### Prompt:
Reproduce every line of the records below verbatim, keeping the original order.

(Given data Opens)

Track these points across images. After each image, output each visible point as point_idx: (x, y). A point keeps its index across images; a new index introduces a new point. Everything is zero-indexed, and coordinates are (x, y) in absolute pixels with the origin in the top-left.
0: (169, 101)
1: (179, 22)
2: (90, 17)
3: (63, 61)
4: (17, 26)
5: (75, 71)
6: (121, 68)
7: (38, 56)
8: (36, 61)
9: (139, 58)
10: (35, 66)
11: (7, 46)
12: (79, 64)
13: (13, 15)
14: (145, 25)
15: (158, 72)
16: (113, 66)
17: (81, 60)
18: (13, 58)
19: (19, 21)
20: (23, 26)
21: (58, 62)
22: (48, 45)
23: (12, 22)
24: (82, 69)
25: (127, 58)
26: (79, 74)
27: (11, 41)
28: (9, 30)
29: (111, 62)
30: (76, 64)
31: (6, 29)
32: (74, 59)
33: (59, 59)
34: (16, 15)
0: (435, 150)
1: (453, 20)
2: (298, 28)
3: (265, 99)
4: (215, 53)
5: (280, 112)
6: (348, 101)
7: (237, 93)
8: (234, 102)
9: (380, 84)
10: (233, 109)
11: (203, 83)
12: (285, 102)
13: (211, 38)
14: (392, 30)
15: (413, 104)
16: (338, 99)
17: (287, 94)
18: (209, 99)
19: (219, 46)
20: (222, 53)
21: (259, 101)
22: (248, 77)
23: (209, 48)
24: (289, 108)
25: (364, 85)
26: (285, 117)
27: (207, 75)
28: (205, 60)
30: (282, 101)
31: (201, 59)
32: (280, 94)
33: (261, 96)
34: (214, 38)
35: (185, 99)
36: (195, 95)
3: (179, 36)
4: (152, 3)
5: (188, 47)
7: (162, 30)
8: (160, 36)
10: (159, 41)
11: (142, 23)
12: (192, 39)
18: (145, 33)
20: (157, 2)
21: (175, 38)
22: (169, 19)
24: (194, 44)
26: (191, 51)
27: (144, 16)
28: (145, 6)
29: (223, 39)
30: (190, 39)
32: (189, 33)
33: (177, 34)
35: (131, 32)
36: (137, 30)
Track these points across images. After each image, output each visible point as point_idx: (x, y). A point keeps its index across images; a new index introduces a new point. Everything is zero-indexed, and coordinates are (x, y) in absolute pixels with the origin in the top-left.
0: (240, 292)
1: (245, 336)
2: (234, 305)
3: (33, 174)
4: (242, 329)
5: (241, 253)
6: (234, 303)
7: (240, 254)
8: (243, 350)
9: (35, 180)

(Given data Closes)

### Finished task:
Track these points across images. After each image, output each visible point as point_idx: (x, y). A point keeps its index across images; a new index introduces a new point. Everything is zero-indexed, and coordinates are (x, y) in absolute pixels with the origin in the top-left.
0: (169, 101)
1: (179, 22)
2: (90, 17)
3: (63, 61)
4: (17, 26)
5: (75, 71)
6: (121, 68)
7: (38, 56)
8: (36, 61)
9: (139, 58)
10: (35, 66)
11: (7, 46)
12: (79, 64)
13: (13, 15)
14: (145, 25)
15: (158, 72)
16: (113, 66)
17: (81, 60)
18: (13, 58)
19: (19, 21)
20: (23, 26)
21: (58, 62)
22: (48, 45)
23: (12, 22)
24: (82, 69)
25: (127, 58)
26: (79, 74)
27: (11, 41)
28: (9, 30)
29: (111, 62)
30: (76, 64)
31: (6, 29)
32: (74, 59)
33: (59, 59)
34: (16, 15)
0: (435, 150)
1: (453, 20)
2: (298, 28)
3: (265, 99)
4: (215, 53)
5: (280, 112)
6: (348, 101)
7: (237, 93)
8: (234, 102)
9: (380, 84)
10: (233, 109)
11: (203, 83)
12: (285, 102)
13: (211, 38)
14: (392, 30)
15: (413, 104)
16: (338, 99)
17: (287, 94)
18: (209, 99)
19: (219, 46)
20: (222, 53)
21: (259, 101)
22: (248, 77)
23: (209, 48)
24: (289, 108)
25: (364, 85)
26: (285, 117)
27: (207, 75)
28: (205, 60)
30: (282, 101)
31: (201, 59)
32: (280, 94)
33: (261, 96)
34: (214, 38)
35: (185, 99)
36: (195, 95)
3: (179, 36)
4: (152, 3)
5: (188, 47)
7: (162, 30)
8: (160, 36)
10: (159, 41)
11: (142, 23)
12: (192, 39)
18: (145, 33)
20: (157, 2)
21: (175, 38)
22: (169, 19)
24: (194, 44)
26: (191, 51)
27: (144, 16)
28: (145, 6)
29: (223, 39)
30: (190, 39)
32: (189, 33)
33: (177, 34)
35: (131, 32)
36: (137, 30)
Track these points across images. After each image, output each visible point as point_idx: (x, y). A point keeps its index across images; a new index introduces a new point. Everything is zero-indexed, and coordinates are (x, y) in absolute pixels with the origin in the top-left.
0: (240, 292)
1: (245, 336)
2: (234, 305)
3: (33, 174)
4: (242, 329)
5: (241, 253)
6: (234, 303)
7: (240, 254)
8: (243, 350)
9: (35, 180)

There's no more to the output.